The five year funding agreement came about after a “competitive open tender process” and will ensure Pride in London goes ahead annually from 2023 to 2027.
As part of the bidding process, organisers committed to creating a community advisory council to work closely with LGBTQ+ people and a “clear and definitive anti-racism plan”.
The group has also pledged to set up awards that will celebrate achievements across the community.
In a statement, Sadiq Khan said he was “delighted” to announce that Pride in London would receive funding for an additional five years.
“London is a beacon of inclusiveness around the world and that is in part due to the powerful impact that the Pride march of solidarity and celebration has had on our society over the last five decades,” he said.
“Pride in London has set out ambitious plans to work closely with all LGBTQI+ communities to put on an inclusive event over the coming years and I’m looking forward to seeing this delivered.”
Christoper Joell-Deshields, executive director of Pride in London, said the group was proud to receive five years’ worth of funding after it marked 50 years of Pride just months earlier.
“Our dedicated team of volunteers look forward to engaging with LGBT+ communities to build better, ensuring that our platform amplifies national and global LGBT+ issues, celebrates our communities’ successes and empowers LGBT+ individuals through our values of visibility, unity and equality.
“We look forward to announcing the date for 2023 in the coming weeks.”
Pride in London has been rocked by racism allegations
The news comes after a turbulent few years for Pride in London. The event was called off in 2020 and 2021 in the face of the COVID-19 pandemic.
In the background, the organisation has faced damning accounts of racism and bullying within the organisation.

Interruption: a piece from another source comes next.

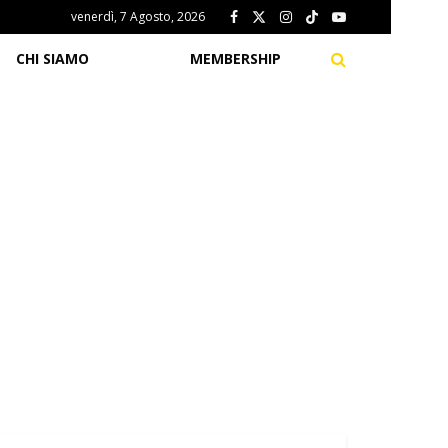
venerdì, 7 Agosto, 2026
CHI SIAMO
MEMBERSHIP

Its five most senior members quit following the resignations of its entire advisory board.
Pride in London has said it has a “zero-tolerance policy for inappropriate behaviour”, but some remain unconvinced that progress has been made.
Rhammel Afflick, who was formerly Pride in London’s most senior Black official before he resigned, told MyLondon in February: “Now that it’s been almost a year since I resigned, I just wonder what little we have to show for that, and that is really sad to think about.”